The systems, methods, and apparatus described herein address this sampling problem by autonomously obtaining quantitative data on nano- and microphytoplankton, with images of sufficient quality to allow taxonomic resolution to genus or even species level in some cases, high sampling resolution (˜hourly), and long endurance (months).

The systems, methods, and apparatus described herein are further enhanced by an automated image classification approach described in the paper by Applicants Sosik, H. M., and R. J. Olson, “Automated taxonomic classification of phytoplankton sampled with image-in-flow cytometry”, Limnology and Oceanography: Methods, 2006, hereby incorporated by reference in its entirety, will allow oceanographers to carry out a wide variety of studies of species succession, responses of communities to environmental changes, and bloom dynamics with vastly improved resolution and scope. Therefore, the systems, methods, and apparatus described herein will lead to improved understanding of many aspects of plankton ecology.

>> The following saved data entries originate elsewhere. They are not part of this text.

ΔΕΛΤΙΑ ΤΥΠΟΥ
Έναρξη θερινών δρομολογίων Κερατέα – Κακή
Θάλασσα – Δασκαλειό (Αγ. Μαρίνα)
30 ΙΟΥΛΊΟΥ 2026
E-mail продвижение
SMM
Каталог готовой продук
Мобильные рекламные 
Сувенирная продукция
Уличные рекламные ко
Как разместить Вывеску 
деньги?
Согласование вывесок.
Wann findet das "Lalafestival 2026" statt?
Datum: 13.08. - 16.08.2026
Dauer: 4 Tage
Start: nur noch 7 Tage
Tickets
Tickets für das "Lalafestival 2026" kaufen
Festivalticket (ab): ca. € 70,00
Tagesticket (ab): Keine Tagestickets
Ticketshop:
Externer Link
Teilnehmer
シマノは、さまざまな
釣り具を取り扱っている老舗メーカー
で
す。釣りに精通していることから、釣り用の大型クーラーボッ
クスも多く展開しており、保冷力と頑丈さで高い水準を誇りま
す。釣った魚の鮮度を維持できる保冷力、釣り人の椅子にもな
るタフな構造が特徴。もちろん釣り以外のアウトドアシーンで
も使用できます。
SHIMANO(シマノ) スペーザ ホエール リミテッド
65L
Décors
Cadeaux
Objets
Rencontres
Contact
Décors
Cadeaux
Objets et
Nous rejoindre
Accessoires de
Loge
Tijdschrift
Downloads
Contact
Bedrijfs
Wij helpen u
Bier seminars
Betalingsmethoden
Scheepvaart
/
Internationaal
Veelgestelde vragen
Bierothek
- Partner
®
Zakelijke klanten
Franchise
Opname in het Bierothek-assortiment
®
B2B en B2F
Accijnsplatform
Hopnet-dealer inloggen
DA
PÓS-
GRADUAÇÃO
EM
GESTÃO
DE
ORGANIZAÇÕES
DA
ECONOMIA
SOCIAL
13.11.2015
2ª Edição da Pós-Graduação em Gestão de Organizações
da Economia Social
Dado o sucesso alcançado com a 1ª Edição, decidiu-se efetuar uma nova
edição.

The systems and methods described herein include, among other things, an apparatus for imaging sea microorganisms. In one practice, a seawater sample is injected into the center of a sheath flow of particle-free water; all the particles are thus confined to the center of the flow cell, which ensures that each particle is in focus as it passes through the optical system. In another practice, the sheath fluid is recycled through a filter cartridge which removes sample particles after they have been analyzed. This allows for the efficient use of antifouling agents so the system can operate for months at a time without the need for maintenance or cleaning.

In an embodiment, the apparatus is contained in a watertight housing, and it operates continuously and autonomously under the direction of a computer whose programming can be modified by a remote operator.

In another embodiment, programmable operations include data acquisition and transfer to shore, adjustment of sampling frequency and rate of injection, injection of internal standard beads, flushing the flow cell and/or sample tubing with detergent, backflushing the sample tubing to remove potential clogs, adding sodium azide to the sheath reservoir to prevent biofouling of the internal surfaces, and focusing the imaging objective lens.